Aller au contenu

Page:Villeneuve - Le Temps et la patience, tome 2.djvu/117

La bibliothèque libre.
Le texte de cette page a été corrigé et est conforme au fac-similé.
111
ET LA PATIENCE.

Je ne dis plus qu’un mot, poursuivit-elle en se levant ; le Trône où je suis sera le cercueil de la mere & de la fille, avant que cet infame y puisse monter : à ces mots elle se retira, outrée d’une douleur qu’elle ne pouvoit plus contenir.

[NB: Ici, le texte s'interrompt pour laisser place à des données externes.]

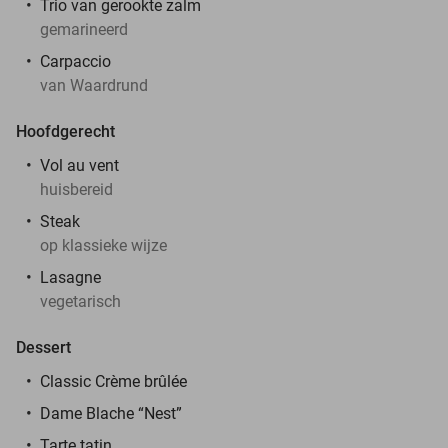
Trio van gerookte zalm
gemarineerd
Carpaccio
van Waardrund
Hoofdgerecht
Vol au vent
huisbereid
Steak
op klassieke wijze
Lasagne
vegetarisch
Dessert
Classic Crème brûlée
Dame Blache “Nest”
Tarte tatin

Zerbeke, c’est le nom de son jeune favori, qui l’attendoit à son ordinaire à la porte au Conseil, prit sa robe & la suivit dans son appartement ; elle y fut à peine, que se jettant toute en larmes sur les carreaux dont son estrade étoit couverte : Que vais-je devenir, mon cher Zerbeke, lui dit-elle ? La rébellion de mes Sujets éclate enfin ; ils prétendent élever Mouba sur le Trône ; & peu contents de m’avoir dépouillée de toute mon autorité, on veut encore m’arracher le vain titre de Reine, que je porte avec si peu de puissance. Ah ! fatale & criminelle ambition, s’écria-t-elle, quels malheurs ne m’attires-tu pas ? quels ressorts n’ai-je pas fait mouvoir pour satisfaire ton injustice ? mais aussi quelle infortune égale la mienne ? J’ai dérobé la Couronne aux Princes d’Angole ; j’ai causé leur exil, & peut-être leur mort ; je me suis livrée à la perfidie d’un scélérat, qui, tournant aujourd’hui mes bontés contre moi-même, en fait des armes pour me combattre, & s’en sert pour me perdre.